**EXTRACTED RECORDS:**

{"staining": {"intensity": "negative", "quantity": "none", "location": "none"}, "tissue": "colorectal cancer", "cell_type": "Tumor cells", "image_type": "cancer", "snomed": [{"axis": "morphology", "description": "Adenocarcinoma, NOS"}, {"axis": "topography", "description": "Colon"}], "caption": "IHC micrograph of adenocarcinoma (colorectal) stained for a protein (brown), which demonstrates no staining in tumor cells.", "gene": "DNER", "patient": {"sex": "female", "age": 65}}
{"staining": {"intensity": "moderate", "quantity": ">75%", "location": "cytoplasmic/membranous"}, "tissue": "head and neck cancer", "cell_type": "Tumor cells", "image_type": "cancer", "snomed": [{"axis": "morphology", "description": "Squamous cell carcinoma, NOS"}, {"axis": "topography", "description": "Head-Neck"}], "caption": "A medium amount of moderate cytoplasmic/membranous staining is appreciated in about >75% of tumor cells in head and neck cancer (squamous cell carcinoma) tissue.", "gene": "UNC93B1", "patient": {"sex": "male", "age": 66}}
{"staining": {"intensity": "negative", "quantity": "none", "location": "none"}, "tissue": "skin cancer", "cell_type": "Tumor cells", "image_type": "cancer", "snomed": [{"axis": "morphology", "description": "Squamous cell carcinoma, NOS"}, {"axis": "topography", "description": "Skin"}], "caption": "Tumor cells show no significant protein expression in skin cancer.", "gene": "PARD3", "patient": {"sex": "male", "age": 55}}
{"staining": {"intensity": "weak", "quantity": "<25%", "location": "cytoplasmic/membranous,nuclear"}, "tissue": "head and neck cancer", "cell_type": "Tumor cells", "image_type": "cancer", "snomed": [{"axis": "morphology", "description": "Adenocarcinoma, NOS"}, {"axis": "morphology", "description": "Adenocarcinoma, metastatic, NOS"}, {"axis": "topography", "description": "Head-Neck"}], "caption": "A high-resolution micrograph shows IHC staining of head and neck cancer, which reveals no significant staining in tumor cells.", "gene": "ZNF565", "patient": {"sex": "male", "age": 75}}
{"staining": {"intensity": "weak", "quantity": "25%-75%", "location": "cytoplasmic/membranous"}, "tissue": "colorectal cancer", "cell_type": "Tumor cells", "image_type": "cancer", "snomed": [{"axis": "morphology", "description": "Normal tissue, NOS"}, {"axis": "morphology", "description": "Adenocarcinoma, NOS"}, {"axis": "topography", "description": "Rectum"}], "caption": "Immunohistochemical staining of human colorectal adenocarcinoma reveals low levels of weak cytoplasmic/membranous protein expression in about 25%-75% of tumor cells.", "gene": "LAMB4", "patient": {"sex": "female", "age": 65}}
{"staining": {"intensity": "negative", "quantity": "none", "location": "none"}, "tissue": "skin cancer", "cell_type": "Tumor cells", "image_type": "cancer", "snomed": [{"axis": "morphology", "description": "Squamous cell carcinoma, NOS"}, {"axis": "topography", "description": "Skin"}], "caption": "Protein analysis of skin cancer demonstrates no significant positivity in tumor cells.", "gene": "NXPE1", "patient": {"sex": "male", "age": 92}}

**EXERCISE BRIEF:**
With every line kept whole, write out the records again exactly.

**TASK ANSWER:**
{"staining": {"intensity": "negative", "quantity": "none", "location": "none"}, "tissue": "colorectal cancer", "cell_type": "Tumor cells", "image_type": "cancer", "snomed": [{"axis": "morphology", "description": "Adenocarcinoma, NOS"}, {"axis": "topography", "description": "Colon"}], "caption": "IHC micrograph of adenocarcinoma (colorectal) stained for a protein (brown), which demonstrates no staining in tumor cells.", "gene": "DNER", "patient": {"sex": "female", "age": 65}}
{"staining": {"intensity": "moderate", "quantity": ">75%", "location": "cytoplasmic/membranous"}, "tissue": "head and neck cancer", "cell_type": "Tumor cells", "image_type": "cancer", "snomed": [{"axis": "morphology", "description": "Squamous cell carcinoma, NOS"}, {"axis": "topography", "description": "Head-Neck"}], "caption": "A medium amount of moderate cytoplasmic/membranous staining is appreciated in about >75% of tumor cells in head and neck cancer (squamous cell carcinoma) tissue.", "gene": "UNC93B1", "patient": {"sex": "male", "age": 66}}
{"staining": {"intensity": "negative", "quantity": "none", "location": "none"}, "tissue": "skin cancer", "cell_type": "Tumor cells", "image_type": "cancer", "snomed": [{"axis": "morphology", "description": "Squamous cell carcinoma, NOS"}, {"axis": "topography", "description": "Skin"}], "caption": "Tumor cells show no significant protein expression in skin cancer.", "gene": "PARD3", "patient": {"sex": "male", "age": 55}}
{"staining": {"intensity": "weak", "quantity": "<25%", "location": "cytoplasmic/membranous,nuclear"}, "tissue": "head and neck cancer", "cell_type": "Tumor cells", "image_type": "cancer", "snomed": [{"axis": "morphology", "description": "Adenocarcinoma, NOS"}, {"axis": "morphology", "description": "Adenocarcinoma, metastatic, NOS"}, {"axis": "topography", "description": "Head-Neck"}], "caption": "A high-resolution micrograph shows IHC staining of head and neck cancer, which reveals no significant staining in tumor cells.", "gene": "ZNF565", "patient": {"sex": "male", "age": 75}}
{"staining": {"intensity": "weak", "quantity": "25%-75%", "location": "cytoplasmic/membranous"}, "tissue": "colorectal cancer", "cell_type": "Tumor cells", "image_type": "cancer", "snomed": [{"axis": "morphology", "description": "Normal tissue, NOS"}, {"axis": "morphology", "description": "Adenocarcinoma, NOS"}, {"axis": "topography", "description": "Rectum"}], "caption": "Immunohistochemical staining of human colorectal adenocarcinoma reveals low levels of weak cytoplasmic/membranous protein expression in about 25%-75% of tumor cells.", "gene": "LAMB4", "patient": {"sex": "female", "age": 65}}
{"staining": {"intensity": "negative", "quantity": "none", "location": "none"}, "tissue": "skin cancer", "cell_type": "Tumor cells", "image_type": "cancer", "snomed": [{"axis": "morphology", "description": "Squamous cell carcinoma, NOS"}, {"axis": "topography", "description": "Skin"}], "caption": "Protein analysis of skin cancer demonstrates no significant positivity in tumor cells.", "gene": "NXPE1", "patient": {"sex": "male", "age": 92}}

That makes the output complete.